2016 Olympic bid in trouble already

Alan Abrahamson, Los Angeles-based columnist for NBC Sports.com, is in Kuwait City with the International Olympic Committee and finds that anti-American sentiment will be the biggest obstacle to L.A. getting the summer games for a third time in 2016.

An American bid must confront and contend with the distinctive U.S. role as the world's lone superpower as well as resentment within the IOC over financial advantages the USOC has long enjoyed, according to more than 20 IOC members interviewed here, including all but a few of the IOC's policy-making executive board.

The United States has its eyes set on hosting the 2016 Olympics, after Beijing hosts in 2008 and London in 2012. Some of those interviewed said there's no question the U.S. should bid. "I think they should (bid) because one day we have go to back to the United States," one member said.

But others said a U.S. bid, no matter how credible, is likely to be doomed from the start.

"I wonder if it's wise," one member said. "The mood in the world is anti-American. Your president is a catastrophe."

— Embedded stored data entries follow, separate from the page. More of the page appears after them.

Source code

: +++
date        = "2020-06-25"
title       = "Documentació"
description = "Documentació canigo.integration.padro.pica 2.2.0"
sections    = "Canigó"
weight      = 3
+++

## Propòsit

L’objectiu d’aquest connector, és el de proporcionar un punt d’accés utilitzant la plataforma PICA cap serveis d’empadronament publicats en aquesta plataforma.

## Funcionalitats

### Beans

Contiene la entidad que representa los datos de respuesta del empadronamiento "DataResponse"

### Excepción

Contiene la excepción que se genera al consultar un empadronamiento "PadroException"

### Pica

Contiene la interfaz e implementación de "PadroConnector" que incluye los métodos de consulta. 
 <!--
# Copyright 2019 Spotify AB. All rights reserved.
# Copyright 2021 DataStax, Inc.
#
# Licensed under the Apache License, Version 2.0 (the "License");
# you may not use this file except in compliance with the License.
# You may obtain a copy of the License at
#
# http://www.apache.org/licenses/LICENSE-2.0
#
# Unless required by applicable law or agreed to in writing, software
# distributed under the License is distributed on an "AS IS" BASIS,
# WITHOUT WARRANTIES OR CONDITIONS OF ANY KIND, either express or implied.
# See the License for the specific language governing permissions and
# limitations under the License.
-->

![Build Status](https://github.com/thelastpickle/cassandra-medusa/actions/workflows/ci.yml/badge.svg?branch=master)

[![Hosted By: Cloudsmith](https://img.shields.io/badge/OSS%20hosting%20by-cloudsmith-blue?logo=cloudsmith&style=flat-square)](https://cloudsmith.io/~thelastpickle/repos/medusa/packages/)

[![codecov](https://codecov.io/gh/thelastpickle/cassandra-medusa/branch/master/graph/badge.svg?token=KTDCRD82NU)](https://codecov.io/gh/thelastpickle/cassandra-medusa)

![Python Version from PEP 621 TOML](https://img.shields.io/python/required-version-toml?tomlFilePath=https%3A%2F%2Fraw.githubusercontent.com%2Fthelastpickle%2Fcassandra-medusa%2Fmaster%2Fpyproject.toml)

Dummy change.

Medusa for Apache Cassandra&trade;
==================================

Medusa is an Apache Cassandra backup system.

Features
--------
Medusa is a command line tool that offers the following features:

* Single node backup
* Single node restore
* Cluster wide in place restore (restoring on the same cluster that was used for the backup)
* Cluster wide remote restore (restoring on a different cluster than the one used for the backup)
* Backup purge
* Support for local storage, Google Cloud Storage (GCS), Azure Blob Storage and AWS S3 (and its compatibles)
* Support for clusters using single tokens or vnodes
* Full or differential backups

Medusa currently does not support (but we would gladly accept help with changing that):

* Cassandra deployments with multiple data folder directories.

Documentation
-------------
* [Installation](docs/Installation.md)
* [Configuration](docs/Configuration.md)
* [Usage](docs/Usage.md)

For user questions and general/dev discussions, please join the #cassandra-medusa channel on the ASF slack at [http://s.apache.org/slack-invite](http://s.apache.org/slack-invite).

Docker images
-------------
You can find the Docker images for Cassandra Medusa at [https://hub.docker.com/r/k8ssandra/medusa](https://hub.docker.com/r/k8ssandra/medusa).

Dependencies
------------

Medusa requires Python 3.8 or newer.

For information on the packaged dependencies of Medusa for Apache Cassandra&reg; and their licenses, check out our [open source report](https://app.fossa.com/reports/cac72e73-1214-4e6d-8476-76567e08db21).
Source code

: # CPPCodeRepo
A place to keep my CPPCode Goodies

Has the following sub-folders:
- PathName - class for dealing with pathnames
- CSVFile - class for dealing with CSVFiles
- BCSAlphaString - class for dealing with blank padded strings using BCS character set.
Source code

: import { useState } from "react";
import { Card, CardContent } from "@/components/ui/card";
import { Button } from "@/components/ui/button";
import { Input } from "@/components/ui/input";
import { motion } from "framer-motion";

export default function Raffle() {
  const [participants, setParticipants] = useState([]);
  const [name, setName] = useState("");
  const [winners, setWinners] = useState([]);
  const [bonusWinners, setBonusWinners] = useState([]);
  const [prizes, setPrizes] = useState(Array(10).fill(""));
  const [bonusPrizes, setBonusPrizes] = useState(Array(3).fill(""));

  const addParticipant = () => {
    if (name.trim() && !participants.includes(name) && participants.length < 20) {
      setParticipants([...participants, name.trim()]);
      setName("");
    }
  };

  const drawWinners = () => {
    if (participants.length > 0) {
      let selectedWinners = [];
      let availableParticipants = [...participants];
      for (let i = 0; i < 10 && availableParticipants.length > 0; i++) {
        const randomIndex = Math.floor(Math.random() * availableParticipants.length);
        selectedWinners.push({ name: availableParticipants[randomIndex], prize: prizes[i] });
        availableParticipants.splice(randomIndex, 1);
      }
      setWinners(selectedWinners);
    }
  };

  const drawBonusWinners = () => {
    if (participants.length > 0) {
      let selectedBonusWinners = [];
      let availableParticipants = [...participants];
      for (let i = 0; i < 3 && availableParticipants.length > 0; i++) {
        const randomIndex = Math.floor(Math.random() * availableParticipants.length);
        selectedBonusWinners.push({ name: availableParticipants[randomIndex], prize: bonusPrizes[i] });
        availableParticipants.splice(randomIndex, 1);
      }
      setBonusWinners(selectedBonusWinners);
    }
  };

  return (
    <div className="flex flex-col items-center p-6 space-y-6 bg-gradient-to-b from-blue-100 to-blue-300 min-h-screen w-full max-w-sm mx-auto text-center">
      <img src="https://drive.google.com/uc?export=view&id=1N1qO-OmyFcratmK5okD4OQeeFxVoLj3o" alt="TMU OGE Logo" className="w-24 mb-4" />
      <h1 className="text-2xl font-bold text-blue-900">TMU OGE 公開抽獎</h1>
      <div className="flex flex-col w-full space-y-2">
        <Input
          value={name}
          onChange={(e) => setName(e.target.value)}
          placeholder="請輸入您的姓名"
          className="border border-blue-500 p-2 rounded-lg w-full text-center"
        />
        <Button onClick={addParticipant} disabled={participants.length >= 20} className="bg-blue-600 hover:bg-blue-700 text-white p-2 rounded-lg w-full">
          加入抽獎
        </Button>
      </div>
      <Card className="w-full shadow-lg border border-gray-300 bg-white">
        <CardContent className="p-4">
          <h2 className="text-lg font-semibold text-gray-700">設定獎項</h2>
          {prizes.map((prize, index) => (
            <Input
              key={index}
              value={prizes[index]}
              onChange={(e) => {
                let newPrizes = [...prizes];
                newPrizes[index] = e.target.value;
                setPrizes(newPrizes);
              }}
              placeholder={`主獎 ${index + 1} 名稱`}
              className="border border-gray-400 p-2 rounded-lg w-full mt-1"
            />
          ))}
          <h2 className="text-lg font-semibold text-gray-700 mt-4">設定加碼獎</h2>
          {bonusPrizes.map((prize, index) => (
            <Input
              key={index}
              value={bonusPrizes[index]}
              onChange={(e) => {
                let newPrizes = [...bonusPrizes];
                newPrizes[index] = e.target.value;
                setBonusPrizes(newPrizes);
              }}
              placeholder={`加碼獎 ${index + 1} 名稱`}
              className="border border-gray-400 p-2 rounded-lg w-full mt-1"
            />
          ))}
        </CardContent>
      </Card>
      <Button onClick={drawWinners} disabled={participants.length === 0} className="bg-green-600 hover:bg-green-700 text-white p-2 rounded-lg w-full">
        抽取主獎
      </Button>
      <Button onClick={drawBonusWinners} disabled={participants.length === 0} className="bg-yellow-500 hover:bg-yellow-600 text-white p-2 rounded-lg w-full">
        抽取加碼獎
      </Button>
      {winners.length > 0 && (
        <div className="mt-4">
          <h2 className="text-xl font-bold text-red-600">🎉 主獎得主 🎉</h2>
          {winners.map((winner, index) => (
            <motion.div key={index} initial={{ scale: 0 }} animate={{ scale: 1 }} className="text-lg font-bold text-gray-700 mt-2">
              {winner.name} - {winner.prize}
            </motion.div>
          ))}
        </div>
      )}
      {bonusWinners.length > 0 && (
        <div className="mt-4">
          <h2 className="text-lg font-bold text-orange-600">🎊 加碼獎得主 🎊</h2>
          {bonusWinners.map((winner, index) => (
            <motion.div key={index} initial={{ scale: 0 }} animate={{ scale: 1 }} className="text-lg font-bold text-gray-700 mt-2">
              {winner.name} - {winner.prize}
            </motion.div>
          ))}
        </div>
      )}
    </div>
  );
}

Another said, referring to the most recent editions of the Olympics in the United States, the 2002 Winter Games and the 1996 Summer Games, "People after Salt Lake, they are upset. People after Atlanta, they are unhappy," adding, "People after 9/11, they are sad."

Still another: "The problem with the United States is entry into the United States. It is such a problem. It's easier to get to the moon … everyone is looked at as a potential terrorist."

I'm surprised they didn't complain about LAX being ugly — but they can't bitch about the traffic, since everyone remembers how blessed the city's commuters were for two weeks in 1984.

Guy gets around: Abrahamson has a hybrid beat for NBC. He writes mostly about the international Olympics scene and American football. Last weekend he was at the Coliseum for the USC-Notre Dame game.